ABC’s Karl, however, wasn’t the only top-tier network newsman who blew it big time, further tarnishing the profession over the past week. Not by a long shot.
Here’s how NBC’s Brian Williams opened — opened! — NBC Nightly News last Tuesday, the same day that the Treasury Department’s Inspector General report was released, offering zero evidence of White House involvement in the so-called IRS “scandal”…
BRIAN WILLIAMS: “As a lot of American adults not so fondly remember, the last time the government was found looking into the phone calls of reporters and using the IRS for political purposes, it was the Nixon era, and while times have changed and circumstances are different, that subject came up at the Obama White House today as the administration now scrambles on several fronts.” (NBC Nightly News, May 14, 2013)

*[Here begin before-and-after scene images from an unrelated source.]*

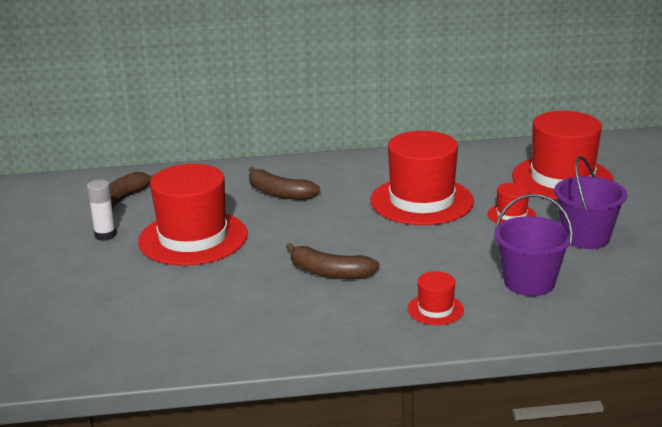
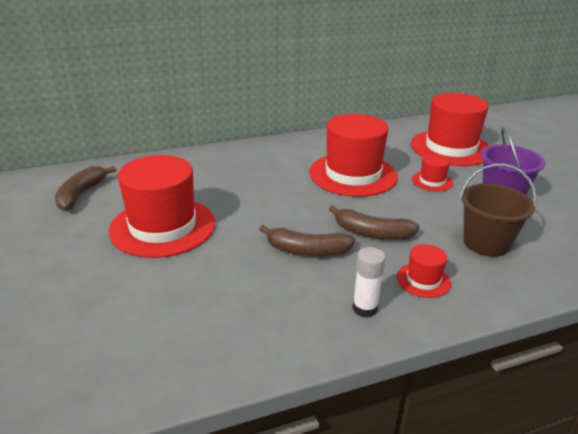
camera: 15 degrees left, 5 degrees up
white glue stick [87,179,116,241] -> white glue stick moved to [352,247,386,318]
brown banana [249,167,320,200] -> brown banana moved to [329,205,419,240]
purple bucket [494,194,573,296] -> brown bucket [460,164,536,257]

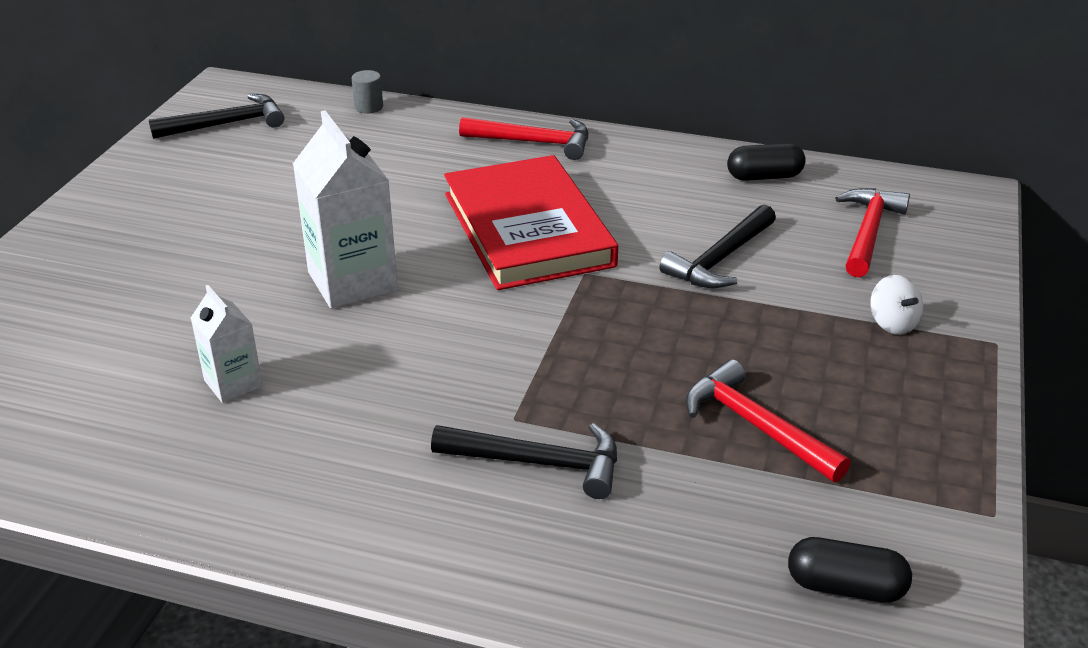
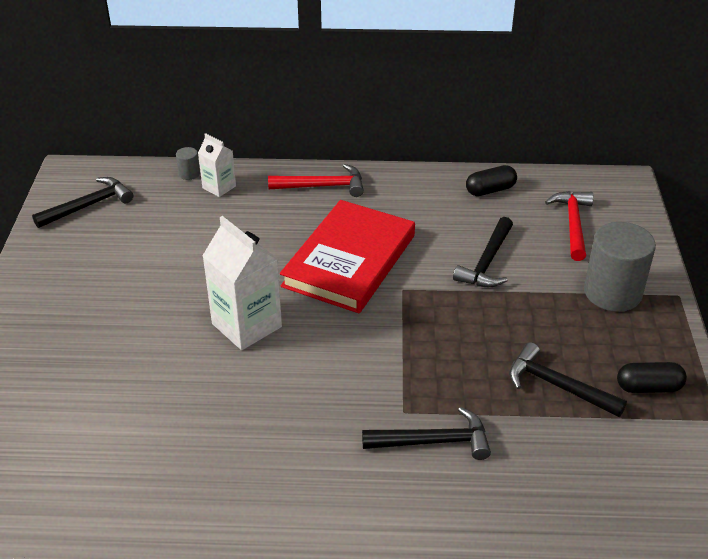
camera: 15 degrees left, 5 degrees up
white carton [191,285,263,403] -> white carton moved to [198,133,236,197]
red book [444,155,618,290] -> red book turned 60 degrees clockwise [280,200,415,313]
red hammer [685,359,851,482] -> black hammer [509,342,627,417]
black capsule [788,537,912,603] -> black capsule moved to [617,362,687,393]
white spinning top [870,275,923,335] -> grey cylinder [584,222,656,312]

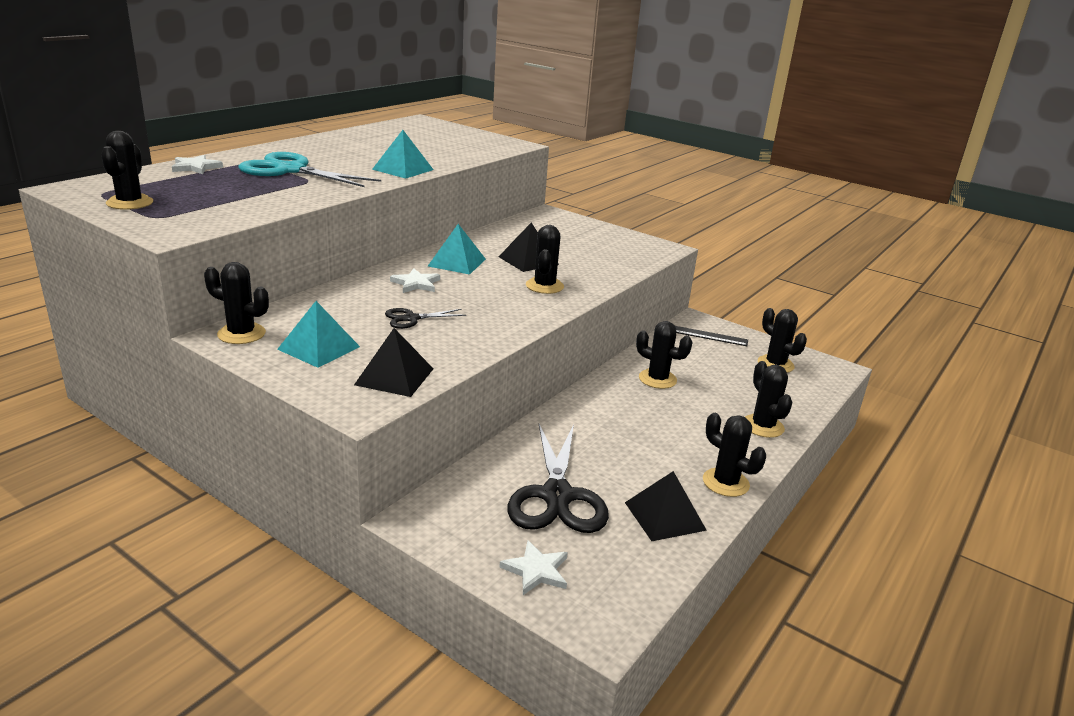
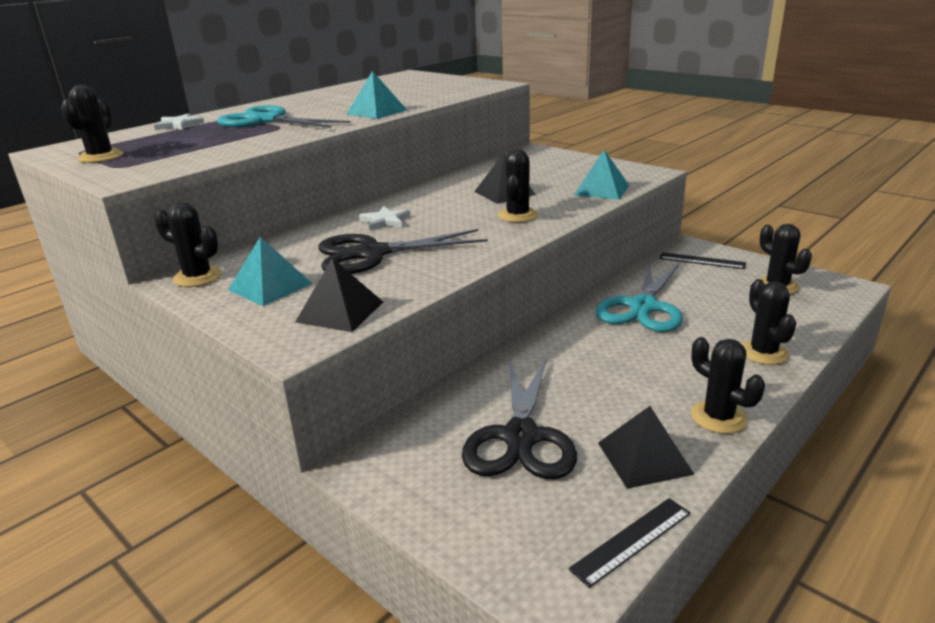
camera: 10 degrees right, 0 degrees up
black scissors [385,308,466,329] -> black scissors [318,229,488,274], size x2.04
turquoise pyramid [428,224,486,275] -> turquoise pyramid moved to [574,150,630,200]
white star [499,540,568,595] -> none
black cactus [636,321,693,389] -> turquoise scissors [595,262,683,332]
none -> black ruler [568,498,691,588]

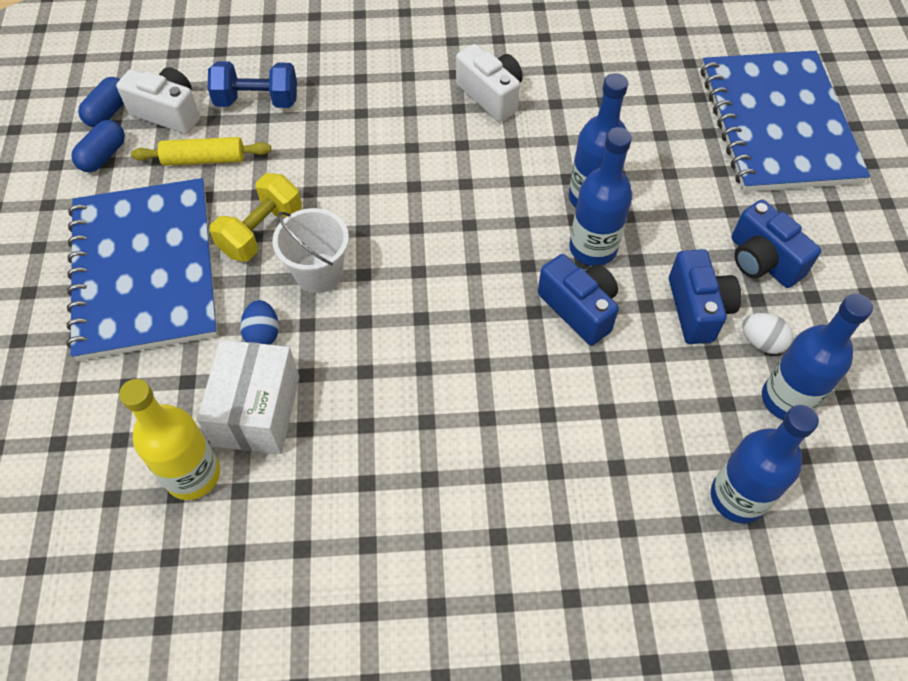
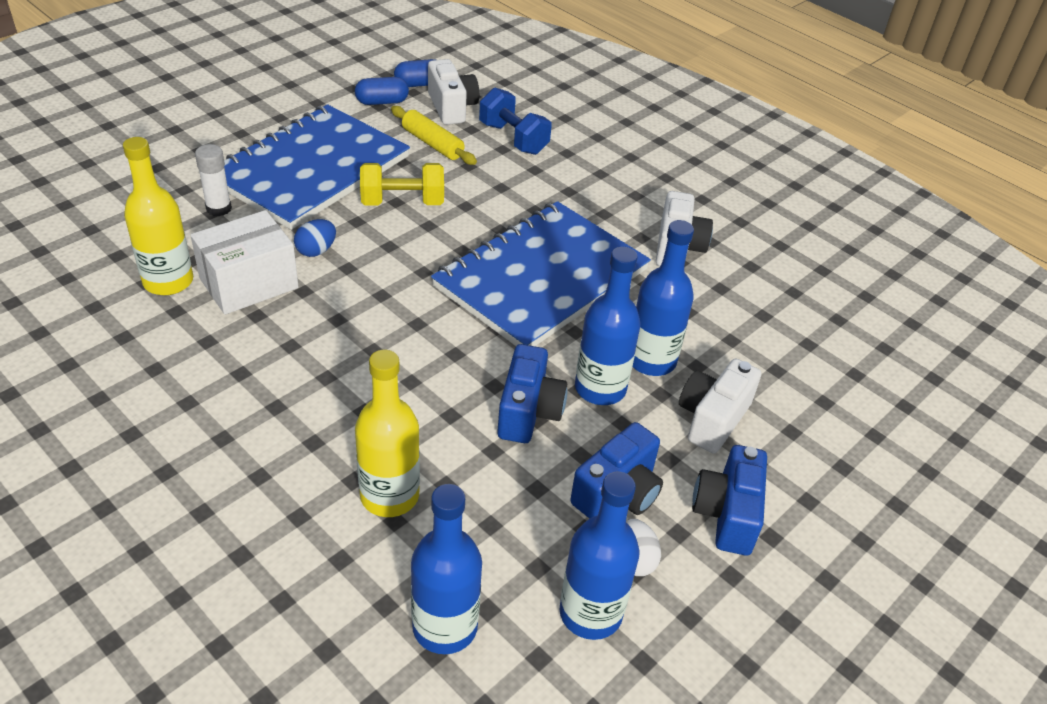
camera: 45 degrees right, 15 degrees down
white bucket [272,208,349,293] -> none
blue notebook [701,51,870,192] -> blue notebook moved to [431,201,651,346]
none -> white glue stick [195,144,232,216]
none -> yellow bottle [355,350,420,517]
none -> white camera [679,359,761,454]

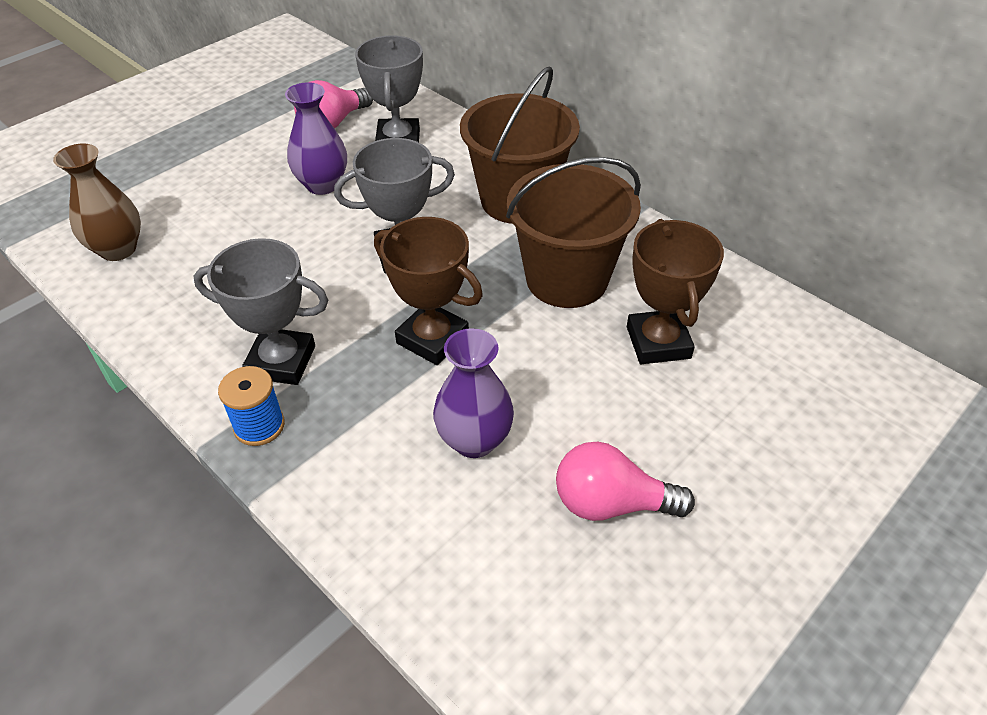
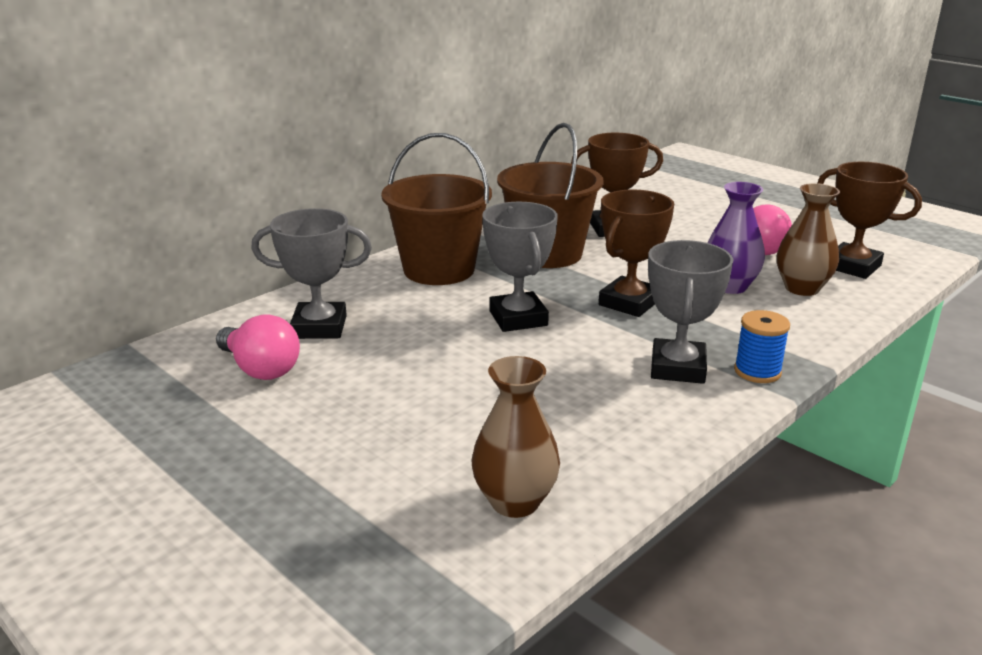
camera: 90 degrees left, 20 degrees down
purple vase [285,82,347,195] -> none
none -> brown vase [777,183,840,296]
none -> brown trophy [818,162,922,279]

Odd. The “last time” we ”not so fondly remember…the government…found looking into the phone calls of reporters and using the IRS for political purposes”, was during the George W. Bush era, not the Nixon era. Did Williams sleep through that decade? Seemingly so. Or, it’s safer to allude to the discredited Nixon than the off-scot-free Dubya. Or, Williams simply felt like lying to his audience. Either way, why has Williams also failed to correct or apologize for his grotesquely absurd, remarkably misleading and demonstrably inaccurate opening? And why has he seemingly faced little or no pressure to do so (unlike Karl) from others in the media?
Finally, the network Sunday news shows this week — what we were able to catch of them, anyway — proved to be the usual misinformative lockstep knee-jerkery that keeps us from even bothering to check in on them much anymore. From ABC’s This Week with George Stephanopoulos (which, astonishingly failed to even mention Karl’s extraordinary journalistic lapse, but managed to end its broadcast nonetheless with the straight-faced voice-over: “ABC News: Accurate. Credible. Unmatched.”) to NBC’s Meet the Press to Fox “News” Sunday, they all pretended that last week’s week of “scandals” was on par with Watergate, Iran-Contra, Teapot Dome and other actual presidential scandals. That must be what they train for.
But the award for irresponsible knee-jerkery under the guise of seasoned journalistic commentary must certainly go to CBS’ Bob Schieffer, who, as seen on his Twitter account, appears quite proud of his breathless “dumb and dumber” finger-wagging on this week’s Face The Nation, despite its lack of tether to reality or verifiable facts…http://www.cbsnews.com/video/watch/?id=50147143n
So, ya didn’t even bother to read the IG’s report before describing the IRS scandal as “dumb and dumber”, did ya, Bob? We’ve sent that question to CBS and will update if we receive a response. But based on his commentary, it seems he clearly has not. Else, he could not have described the IRS as trying to “get away with” having “gone after the Tea Party” — not based on the currently existing evidence, anyway. Nor could he have made his completely irresponsible comparison to Watergate in the bargain.
So that’s a major fail, by the very highest echelons of each and every broadcast news outlet in a single week. And yet some dare to criticize us — a mere “blog” after all — for getting the story right, time and time again?! Seriously?!